Answer: Server Action (Update Record)
Server Actions work on selected records from the Actions menu. Use the incremental mass edit feature (*=1.10) for the actual update.
Q2: Which action type for "Send daily sales report at 9 AM"?
Answer: Scheduled Action
Scheduled Actions run at specified intervals. Set to run daily at 9 AM with a Server Action that generates and emails the report.
Q3: Which action type for "When lead is won, create project"?
Answer: Automated Action
Automated Actions respond to events. Use "Stage is set to" trigger with the "Won" stage, then Create Record action.
Q4: How to detect state change from draft to confirmed?

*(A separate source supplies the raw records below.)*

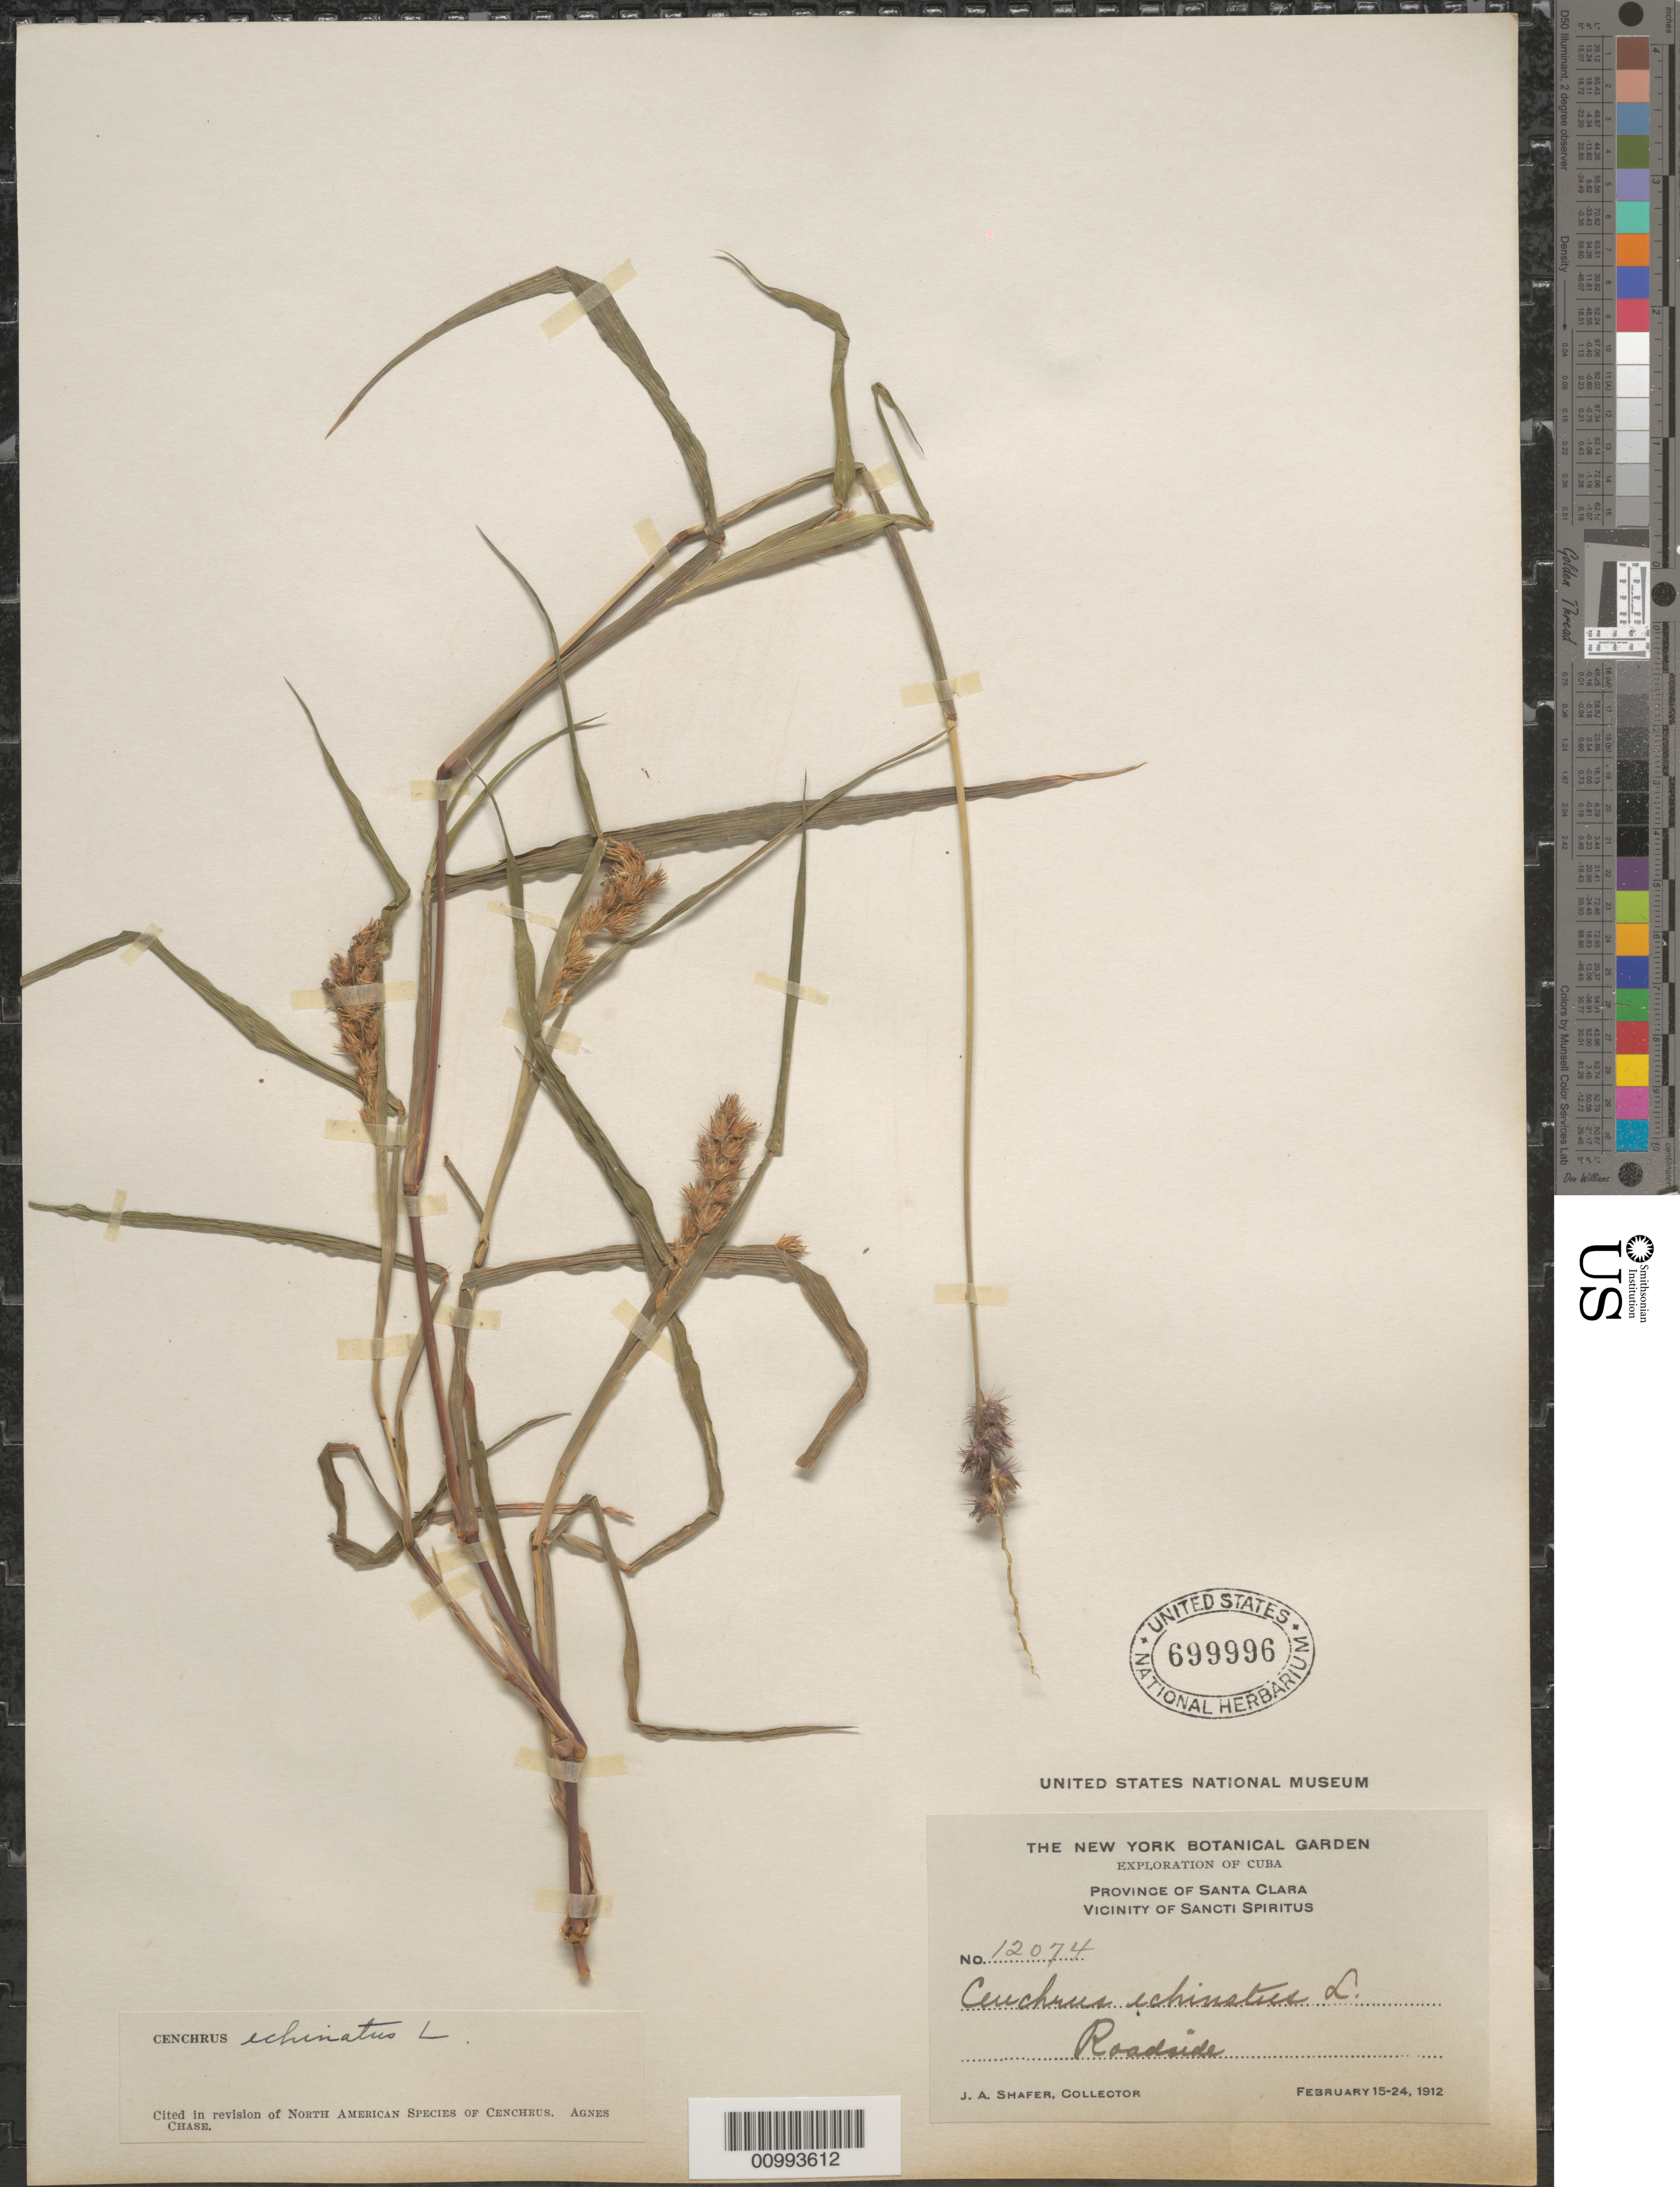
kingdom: Plantae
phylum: Tracheophyta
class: Liliopsida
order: Poales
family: Poaceae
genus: Cenchrus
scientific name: Cenchrus echinatus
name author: L.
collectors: J. A. Shafer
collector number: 12074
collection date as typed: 15 Feb 1912 to 24 Feb 1912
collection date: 1912-02-15/1912-02-24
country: Cuba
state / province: Sancti Spiritus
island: Cuba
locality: Sancti Spiritus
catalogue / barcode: US 699996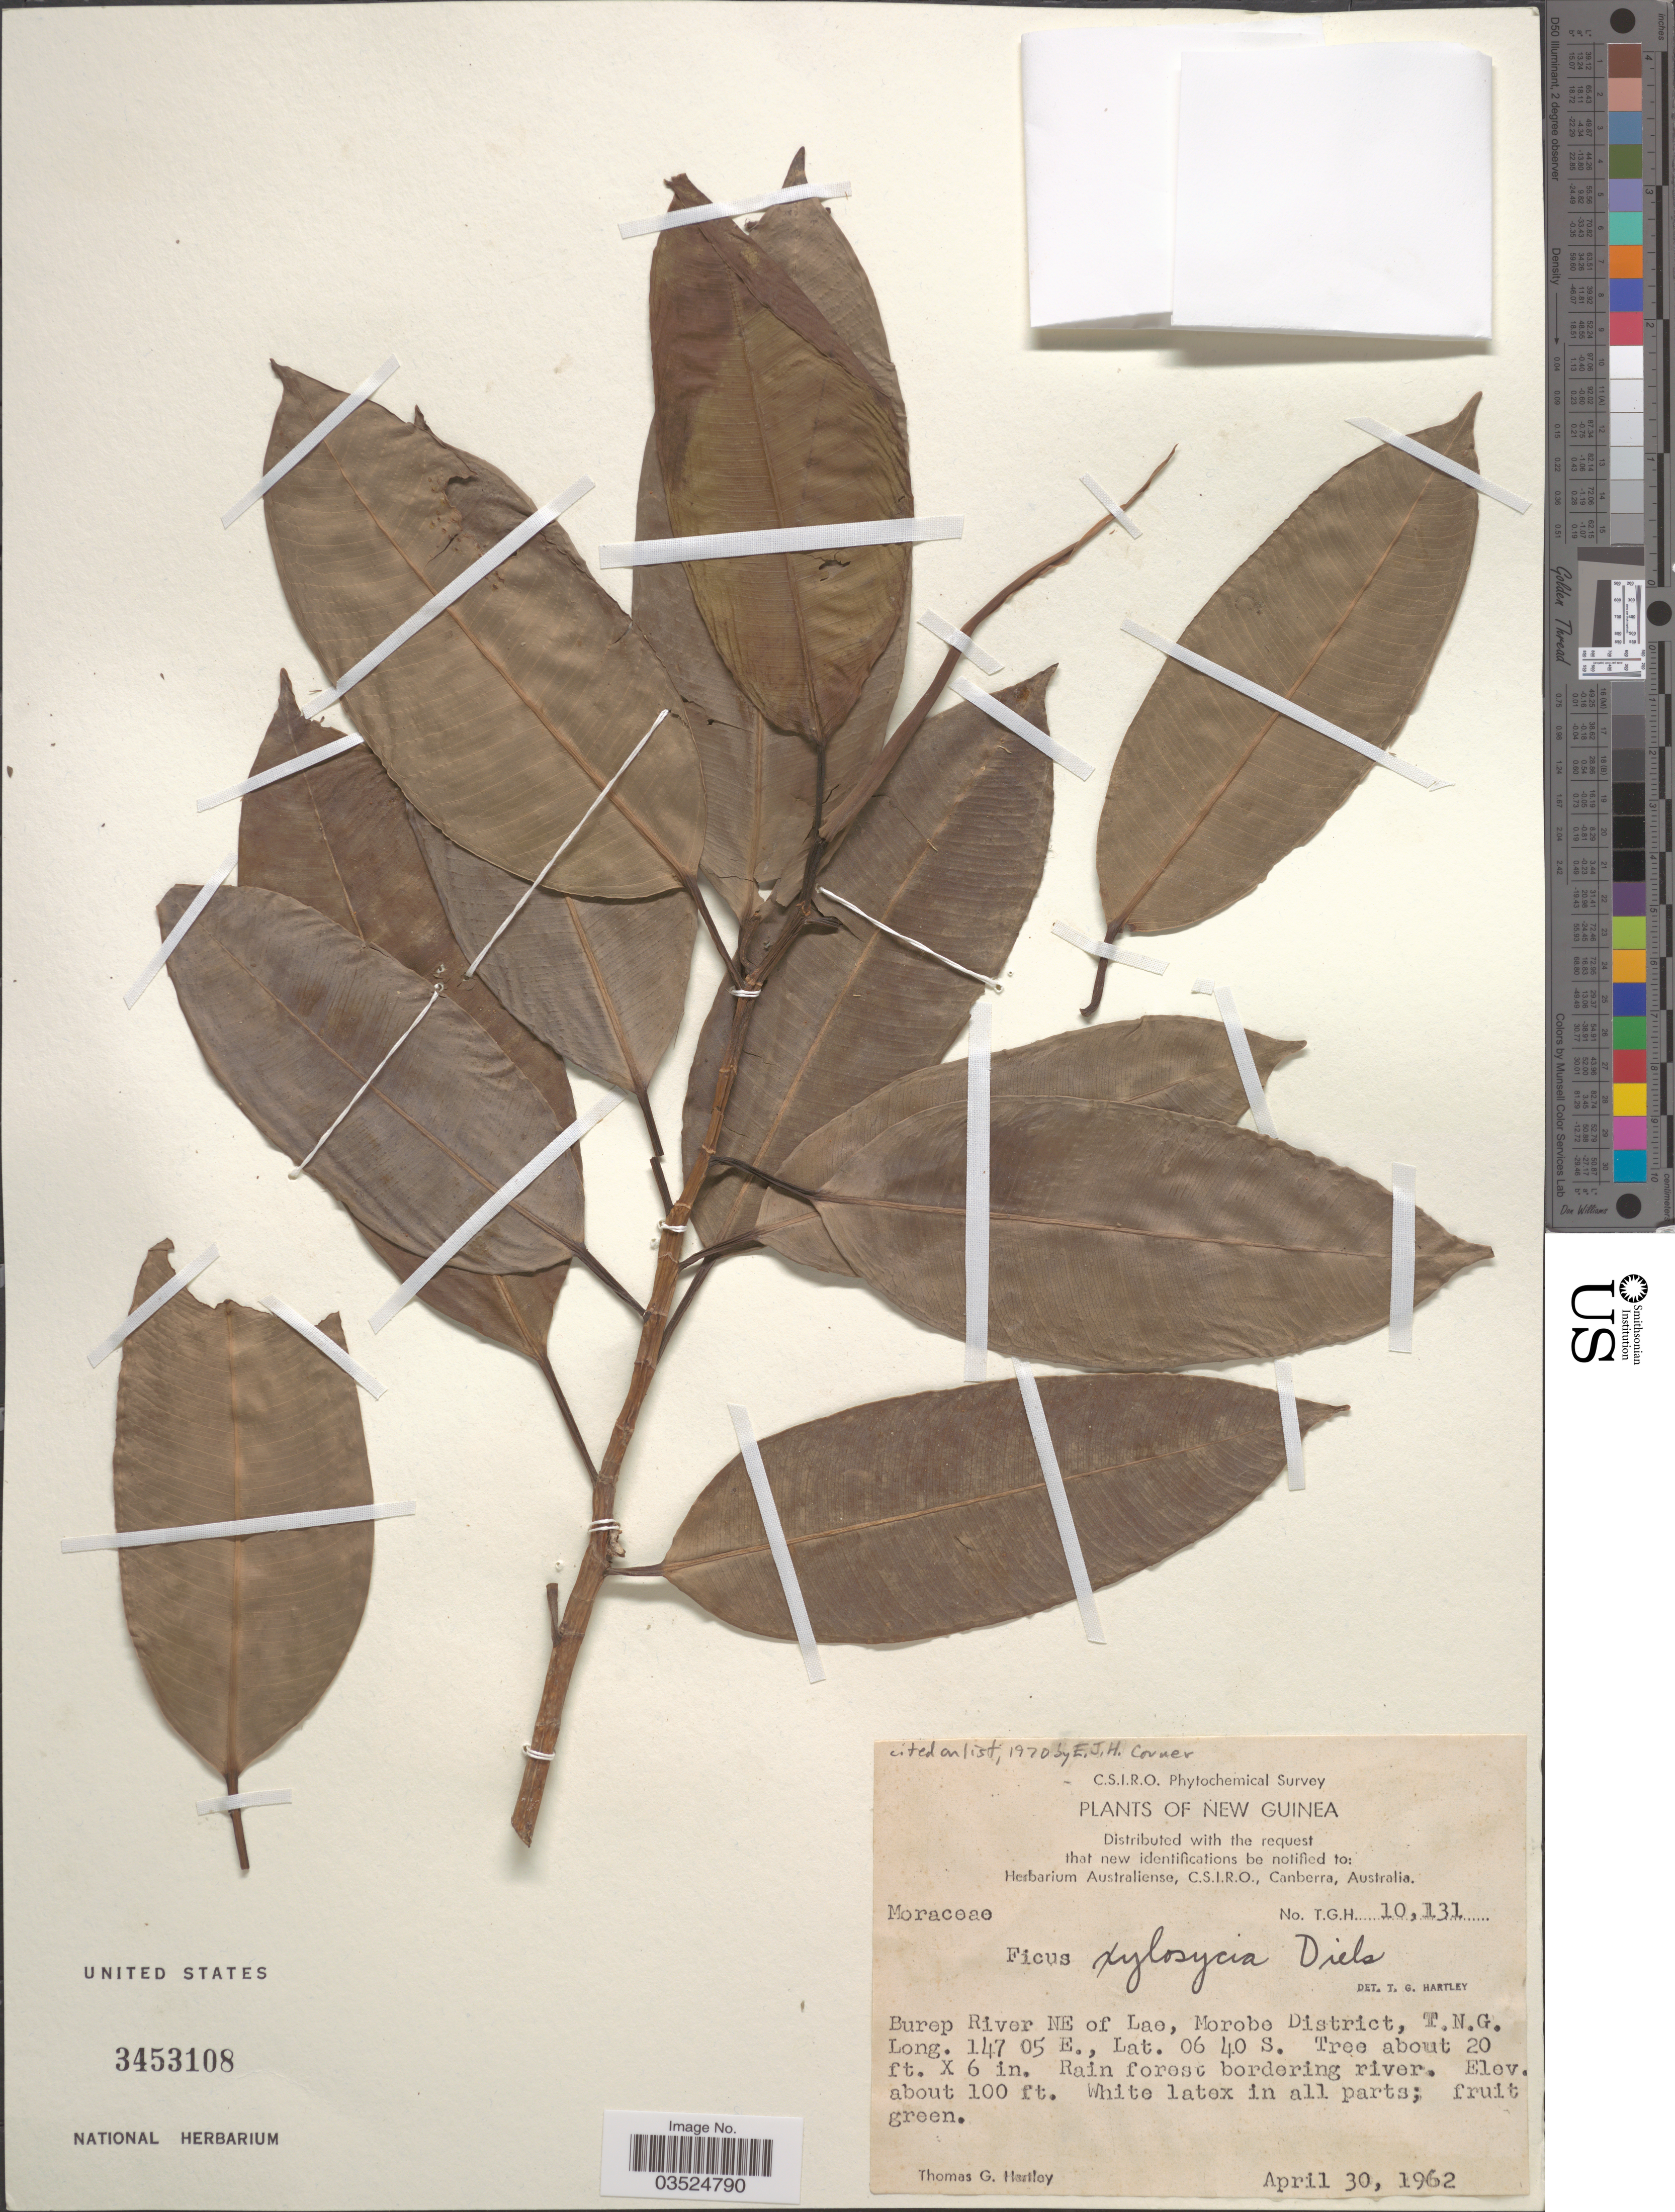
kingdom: Plantae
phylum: Tracheophyta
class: Magnoliopsida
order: Rosales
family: Moraceae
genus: Ficus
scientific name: Ficus xylosycia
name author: Diels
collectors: T. G. Hartley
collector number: T.G.H. 10131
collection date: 1962-04-30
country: Papua New Guinea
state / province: Morobe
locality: New Guinea. Burep River NE of Lae, Morobe District, T.N.G.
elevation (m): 30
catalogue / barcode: US 3453108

Answer: Before Update Filter + After Update Filter
Set Before: [('state','=','draft')] and After: [('state','=','sale')] to catch that specific transition.
Q5: Why might an automated action cause performance issues?
Answer: It runs on every matching record change
Unlike scheduled actions (periodic) or server actions (manual), automated actions fire on every save. Too many or complex ones slow down all saves.